The fear of mentioning my romantic relationships in a music-related setting, knowing I would lose opportunities if it was known that the possibility of sex had been removed from the equation.

The words men in my industry had spread about me - “stubborn,” “difficult,” “bitchy” - when my biggest crime was having an opinion that contradicted theirs, even when backed by reasons I was able to articulate, examine, and question objectively, and even when eventually they came to agree.

Those couple of times when I said I didn’t want to have sex and genuinely meant it, and was ignored.

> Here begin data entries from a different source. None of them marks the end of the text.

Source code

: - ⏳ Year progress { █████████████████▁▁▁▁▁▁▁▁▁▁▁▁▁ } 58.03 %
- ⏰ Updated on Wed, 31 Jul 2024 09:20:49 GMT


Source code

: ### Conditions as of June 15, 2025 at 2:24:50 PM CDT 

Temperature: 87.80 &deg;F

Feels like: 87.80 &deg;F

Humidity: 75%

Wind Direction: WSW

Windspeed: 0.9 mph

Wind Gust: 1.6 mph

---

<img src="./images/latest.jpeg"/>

All the men I spoke to about it afterward, even friends, who told me that if I’d really wanted to stop, I “should have just left.” All the men who thought that giving up fighting off someone’s ceaseless sexual advances is the same as consent. That kissing or touching is the same as consent.

The damage my body suffered. The excuses I made for the perpetrators, because it was such a grey area, because it was normal, because guys just can’t control themselves.

That time I was called into a powerful prospective business associate’s office at night, only to be aggressively told to engage in sex - my project then dismissed after I refused.

The complex layers of guilt I felt for not foreseeing that these things would happen.

It went on and on. And finally, it occurred to me: this is real, and I have internalized these messages, and I’m tired of it. I don’t want to be a “cool girl” anymore. Fuck being cool. I want to be treated with respect and dignity, like the human being I am, with legitimate thoughts and feelings, and I want to stop feeling like there’s something wrong with me because of it. I want every female I know to be able to live in a world where she can safely expect the same from the men in her life at work, at home, and everywhere she goes. All women DO experience misogyny, and it is so deeply and often invisibly ingrained in so many of us, male and female, that we might not know we are part of the problem - everyone always feels like the good guy. But change begins with me, and you, and facing the parts of ourselves that we’re afraid of, and speaking up when other people don’t. If we examine ourselves and our own behavior, take responsibility, and make an effort to contribute to change in what small ways we can, little by little, maybe we can begin to eradicate the stubborn core of misogyny that our culture has been incubating for our entire history.

So here I am. I’m ready to be part of the solution. I’m finally a feminist, and I, for one, think I’m cooler than I’ve ever been. #YesAllWomen.